L'intera operazione, verifica o inchiesta che fosse, fu diretta dal prefetto Scarpis.

Si spiegherebbe anche, la lettera inviata dal generale Santini a semplice conferma del segreto di stato, ma non di qualche esito nuovo emerso dall’inchiesta/verifica.
In tutta questa storia, ci si è posti forse la domanda sbagliata, partendo dal presupposto che le note di Mancini e Di Troia potessero essere usate al solo scopo di provare l’innocenza degli imputati.
Perché poi, convocare il generale Pollari da solo inizialmente, e di nuovo a cena con Mancini e Di Troia ? E per “maniera più succinta” s’intende che la prima e la seconda versione che gli furono riferite, coincidono nella sostanza seppur non nella forma, oppure presentano delle differenze ?
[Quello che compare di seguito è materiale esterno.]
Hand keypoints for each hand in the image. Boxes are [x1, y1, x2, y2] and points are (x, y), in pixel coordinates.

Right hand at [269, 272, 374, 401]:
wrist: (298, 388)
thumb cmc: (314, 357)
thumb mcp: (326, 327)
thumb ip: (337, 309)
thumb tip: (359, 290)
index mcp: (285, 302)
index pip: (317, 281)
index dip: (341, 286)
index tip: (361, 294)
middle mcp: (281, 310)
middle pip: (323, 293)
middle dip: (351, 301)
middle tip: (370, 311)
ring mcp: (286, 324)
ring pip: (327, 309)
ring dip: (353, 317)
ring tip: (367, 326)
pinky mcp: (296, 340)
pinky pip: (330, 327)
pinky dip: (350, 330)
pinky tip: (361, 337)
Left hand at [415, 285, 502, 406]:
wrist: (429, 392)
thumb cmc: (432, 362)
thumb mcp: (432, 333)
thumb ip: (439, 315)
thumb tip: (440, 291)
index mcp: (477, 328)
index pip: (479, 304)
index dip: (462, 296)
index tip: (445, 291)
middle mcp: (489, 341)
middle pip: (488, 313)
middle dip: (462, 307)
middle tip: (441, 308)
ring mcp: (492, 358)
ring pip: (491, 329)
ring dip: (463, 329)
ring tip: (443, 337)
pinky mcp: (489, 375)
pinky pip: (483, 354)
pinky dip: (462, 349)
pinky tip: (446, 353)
Tutti dettagli questi, da chiarire per verificare se vi siano state manovre strane attorno a quelle relazioni. Di Troia ipotizza che il governo non sia stato messo al corrente dell’esito dell’inchiesta interna. Ma a che pro farlo, se questa non cambiava l’essenza delle risultanze dell’inchiesta giudiziaria ?

Qui mente, chi sostiene o ha sostenuto per un periodo, che ci fosse una inchiesta interna, perché di quella inchiesta aveva bisogno, ma probabilmente per altri scopi. Venute meno le esigenze dell’inchiesta, è venuta meno anche la necessità che quel documento rimanesse agli atti. Poteva rappresentare un pericolo per se stesso/i, più che per il governo.
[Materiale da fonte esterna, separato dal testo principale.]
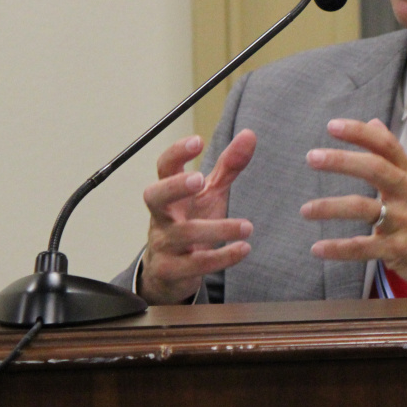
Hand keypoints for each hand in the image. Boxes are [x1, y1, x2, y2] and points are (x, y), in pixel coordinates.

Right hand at [138, 131, 255, 303]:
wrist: (169, 272)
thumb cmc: (190, 222)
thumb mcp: (210, 193)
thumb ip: (229, 166)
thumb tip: (250, 134)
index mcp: (169, 193)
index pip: (164, 167)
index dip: (177, 153)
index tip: (197, 141)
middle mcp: (161, 216)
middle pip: (155, 197)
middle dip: (175, 186)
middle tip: (200, 180)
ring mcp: (163, 243)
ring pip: (184, 234)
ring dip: (218, 229)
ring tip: (247, 226)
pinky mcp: (172, 270)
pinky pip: (195, 264)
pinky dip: (222, 257)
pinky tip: (244, 249)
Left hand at [300, 118, 406, 293]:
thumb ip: (393, 155)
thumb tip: (373, 123)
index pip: (387, 146)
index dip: (360, 133)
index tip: (333, 125)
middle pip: (375, 169)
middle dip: (342, 161)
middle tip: (312, 157)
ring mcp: (403, 222)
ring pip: (363, 208)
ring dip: (330, 207)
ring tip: (305, 210)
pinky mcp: (397, 249)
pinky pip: (362, 247)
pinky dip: (338, 248)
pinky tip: (317, 248)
Credo che anche Marco Mancini abbia sospettato sin dal primo momento che le cose siano andate così e che la sua lettera non sia stata usata a dovere. Per questo motivo, alla fine di Gennaio del 2013, chiese che venissero sentiti Scarpis e Manenti. Non fu un bluff.
Forse la reazione disperata alla sensazione che qualcuno gli avesse giocato l’ennesimo tiro sporco.
E non c’era altro modo per capirlo o provarlo, se non quello di metterli spalle al muro. Cosa che di certo non poteva essere fatta nell’ufficio all’interno di un palazzo dalle cui cabine telefoniche partono telefonate strane e dal cui parcheggio vengono trafugate auto che ricompaiono dopo aver percorso cinquecento chilometri .



*Gli estratti dei verbali dell'inchiesta di Ravenna sono tratti dagli articoli di Gianmarco Chiocci pubblicati la settimana scorsa dal quotidiano il Tempo.